$82,000 Federal Grant Will Enable The Orange County Deaf Advocacy Center To Re-Invent C.A.R.T.
Last week I picked up a grant that will enable the Orange County Deaf Advocacy Center to re-invent Communication Access Real-time Translation (CART) to make it more accessible to public schools.
Communication Access Realtime Translation (CART) is the instant translation of the spoken word into English text using a stenotype machine, notebook computer and realtime software. The text appears on a computer monitor or other display. This technology is primarily used by people who are late-deafened, oral deaf, hard-of-hearing, or have cochlear implants.
The Americans with Disabilities Act specifically recognized CART as an assistive technology which affords "effective communication access."
The realistic need of CART these days is that more students are requesting it because the bulk of the newer deaf generation are being schooled without the use of manual communications. These types of deaf students will not be needing sign language interpreters. This has increased the demand of CART services and that increased the costs of these services as well.
Many schools do not have access to CART because of the high cost and the results are news like Samantha Solorzano, a deaf sophomore at Glendora High School, in the Los Angeles Area, won a lawsuit against her school requiring it to provide her with a real-time transcription of her classes.
However Glendora High School appealed the ruling complaining the $35,000 a year CART service would be an extreme solution.
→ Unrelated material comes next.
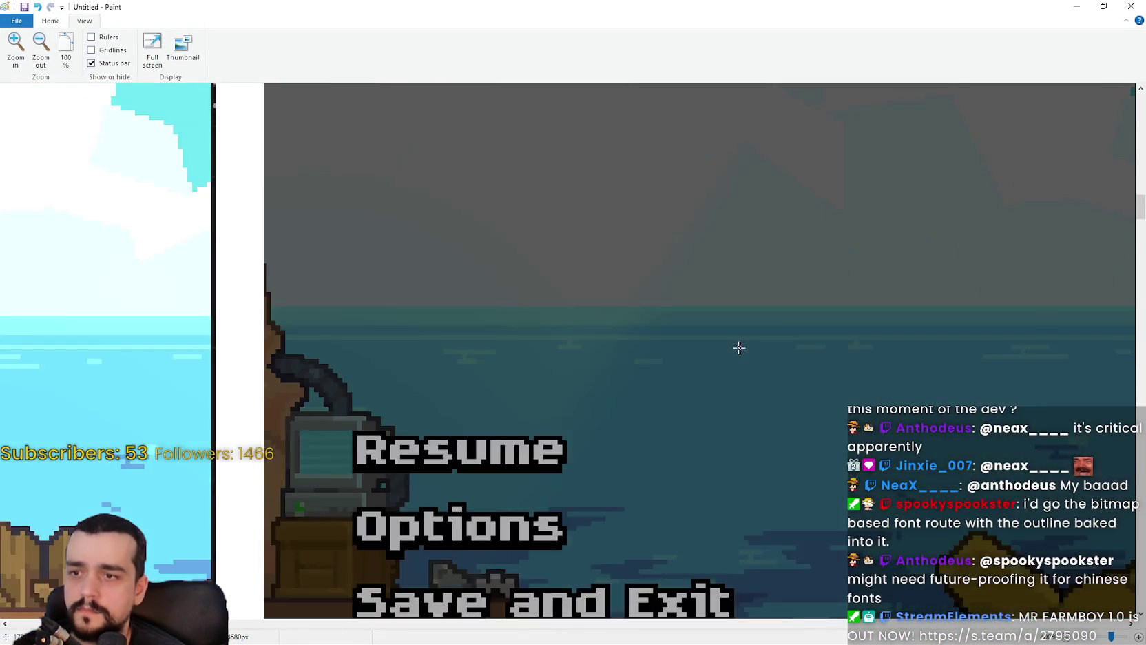
scroll(468, 369, down, 5)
"Extreme" because nobody has ever attempted to re-invent CART to make it cheaper and more accessible to public schools. We got the grant and Orange County Deaf Advocacy Center will get the chance to re-invent CART and our goal is to have very low cost CART programs implimented in at least 5 mainstreaming schools by the end of 2008. We will be creating a model of a new CART program that can easily be replicated in schools throughout the United States.